> **WORK TO COMPLETE**
Return every line of the listing below verbatim, keeping the original order and line breaks.

------ RECORDS SHOWN

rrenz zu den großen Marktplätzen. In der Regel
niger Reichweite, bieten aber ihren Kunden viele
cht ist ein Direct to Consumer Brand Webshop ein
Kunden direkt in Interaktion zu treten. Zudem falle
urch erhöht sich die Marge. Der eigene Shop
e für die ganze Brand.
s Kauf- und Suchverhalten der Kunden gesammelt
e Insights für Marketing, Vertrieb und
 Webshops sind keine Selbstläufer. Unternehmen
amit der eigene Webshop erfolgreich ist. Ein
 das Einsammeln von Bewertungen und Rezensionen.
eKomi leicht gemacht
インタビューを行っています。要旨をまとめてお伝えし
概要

------------

> **EXPECTED ANSWER**
rrenz zu den großen Marktplätzen. In der Regel
niger Reichweite, bieten aber ihren Kunden viele
cht ist ein Direct to Consumer Brand Webshop ein
Kunden direkt in Interaktion zu treten. Zudem falle
urch erhöht sich die Marge. Der eigene Shop
e für die ganze Brand.
s Kauf- und Suchverhalten der Kunden gesammelt
e Insights für Marketing, Vertrieb und
 Webshops sind keine Selbstläufer. Unternehmen
amit der eigene Webshop erfolgreich ist. Ein
 das Einsammeln von Bewertungen und Rezensionen.
eKomi leicht gemacht
インタビューを行っています。要旨をまとめてお伝えし
概要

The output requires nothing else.